Lawrence professors Gina Bloom, Mark Frazier, Joy Jordan, and Monica Rico shared their recent graduate school experiences to a small crowd of students on Tuesday evening in Downer’s Barber Room.The event, sponsored by the Career Center, aimed to give students more information on what graduate school is really like from those whose experiences are fresh and timely. Panelists shared amusing anecdotes and words of wisdom about their school experiences, relaying the good, the bad, and the bitter aspects of academia.
Bloom, Assistant Professor of English, spoke first. She was sure she wanted to attend graduate school for psychology, but then decided she would rather pursue postmodernist poetry. She came upon this realization by taking a year off from school to refresh her mind, then reading lots of scholarly work in various fields.
Bloom constantly stressed the benefits of taking some time off. When she went to pick graduate schools, she discovered that her interests changed. She chose the University of Michigan over the State University of New York at Buffalo. Today, she specializes in Renaissance literature.
She advised undergrads to “go right to your professors and say, ‘What are the top departments in the country?’”
To illustrate the competitiveness of academia, Bloom mentioned that she was accepted to two schools—after applying to 10. “And I consider that to be a pretty good ratio,” she said.
Frazier earned his B.A. in American History in 1985, then received a fellowship to teach English in Korea, where he acquired a love for Chinese culture. After spending some time as a journalist in Washington, D.C., Frazier decided he wanted to pursue his studies of China but could not decide which discipline would best fit that study.
Frazier also stressed that his time off let him formulate his thinking and explore his interests and also let him develop skills such as interviewing.
After spending some time honing a research project—something Bloom jokes that you can “easily fake at first”—Frazier settled on the University of California at Berkeley.
He says that good faculty interaction is key, and that students should make sure that the professors they want to work with will be accessible and will not retire too soon. Other than the importance of their recommendation letters, this mentorship is important.

▶ _Rows_
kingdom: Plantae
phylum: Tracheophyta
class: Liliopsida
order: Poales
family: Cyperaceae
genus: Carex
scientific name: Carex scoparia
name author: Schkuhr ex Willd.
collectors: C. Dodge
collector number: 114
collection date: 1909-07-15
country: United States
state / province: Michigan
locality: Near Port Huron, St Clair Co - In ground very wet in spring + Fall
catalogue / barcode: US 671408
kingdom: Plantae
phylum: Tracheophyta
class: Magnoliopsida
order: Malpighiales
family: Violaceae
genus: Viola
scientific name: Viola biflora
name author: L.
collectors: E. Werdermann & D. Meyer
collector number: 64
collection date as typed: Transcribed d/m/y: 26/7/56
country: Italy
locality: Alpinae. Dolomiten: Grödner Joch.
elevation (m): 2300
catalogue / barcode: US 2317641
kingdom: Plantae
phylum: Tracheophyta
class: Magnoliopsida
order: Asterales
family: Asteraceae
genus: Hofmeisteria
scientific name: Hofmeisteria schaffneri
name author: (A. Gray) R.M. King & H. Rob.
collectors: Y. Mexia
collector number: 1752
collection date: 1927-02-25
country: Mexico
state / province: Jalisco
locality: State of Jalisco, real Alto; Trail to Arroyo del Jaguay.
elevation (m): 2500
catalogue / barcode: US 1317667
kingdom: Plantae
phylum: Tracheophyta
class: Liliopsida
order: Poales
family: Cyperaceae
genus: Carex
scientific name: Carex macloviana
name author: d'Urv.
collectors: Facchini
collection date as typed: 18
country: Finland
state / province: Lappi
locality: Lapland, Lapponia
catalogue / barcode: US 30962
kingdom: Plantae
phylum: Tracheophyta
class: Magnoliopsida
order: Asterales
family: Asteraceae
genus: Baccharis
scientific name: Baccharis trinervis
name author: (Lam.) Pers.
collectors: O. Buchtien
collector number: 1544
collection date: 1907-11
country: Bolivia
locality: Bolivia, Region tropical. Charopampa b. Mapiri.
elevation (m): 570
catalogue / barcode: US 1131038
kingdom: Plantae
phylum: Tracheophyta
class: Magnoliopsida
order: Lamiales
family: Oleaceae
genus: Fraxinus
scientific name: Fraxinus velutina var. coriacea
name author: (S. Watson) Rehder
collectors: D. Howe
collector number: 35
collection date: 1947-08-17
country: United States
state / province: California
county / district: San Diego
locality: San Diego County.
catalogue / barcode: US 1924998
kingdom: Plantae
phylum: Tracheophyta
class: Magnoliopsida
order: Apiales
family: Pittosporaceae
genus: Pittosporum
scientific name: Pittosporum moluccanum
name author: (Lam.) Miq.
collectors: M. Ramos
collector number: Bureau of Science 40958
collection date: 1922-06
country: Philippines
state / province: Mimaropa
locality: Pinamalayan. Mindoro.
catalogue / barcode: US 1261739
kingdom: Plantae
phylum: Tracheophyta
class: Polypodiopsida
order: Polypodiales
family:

▶ _Task directions_
Answer these questions from the article on the graduate school panel:
1. Which university did Bloom choose over the State University of New York at Buffalo?
2. To how many schools did Bloom apply?
3. In which country did Frazier teach English on a fellowship?

▶ _Result for this exercise_
1. The University of Michigan
2. 10
3. Korea